EXERCISE INSTRUCTIONS
A copy of the listing below is needed, exact in every line and without images.

DATA TO USE
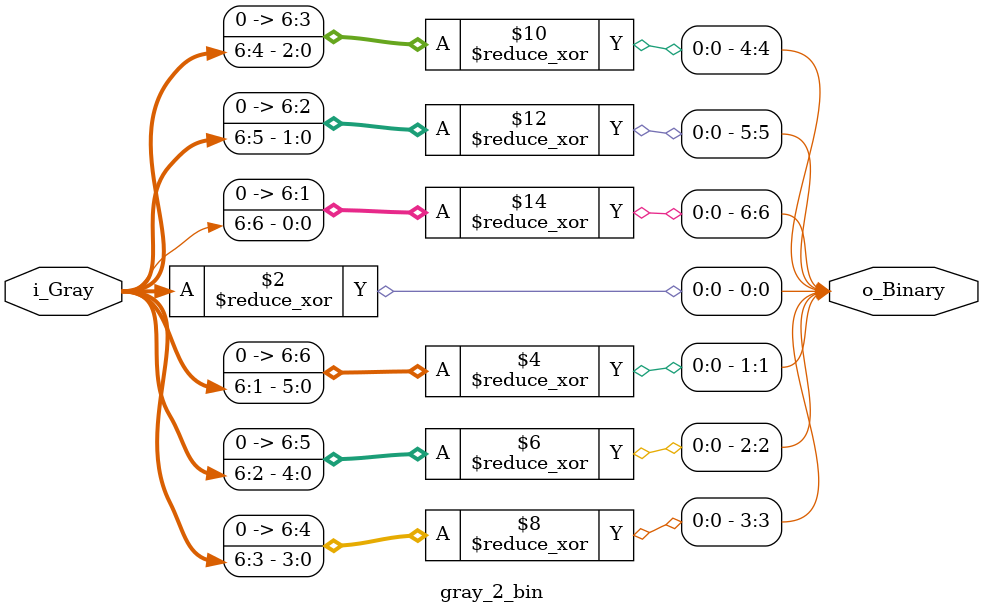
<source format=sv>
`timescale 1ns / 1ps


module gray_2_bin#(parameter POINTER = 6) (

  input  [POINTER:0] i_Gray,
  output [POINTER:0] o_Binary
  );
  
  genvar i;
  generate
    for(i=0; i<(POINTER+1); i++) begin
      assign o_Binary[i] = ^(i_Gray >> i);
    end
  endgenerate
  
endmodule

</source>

REPLY
<source format=sv>
`timescale 1ns / 1ps


module gray_2_bin#(parameter POINTER = 6) (

  input  [POINTER:0] i_Gray,
  output [POINTER:0] o_Binary
  );
  
  genvar i;
  generate
    for(i=0; i<(POINTER+1); i++) begin
      assign o_Binary[i] = ^(i_Gray >> i);
    end
  endgenerate
  
endmodule

</source>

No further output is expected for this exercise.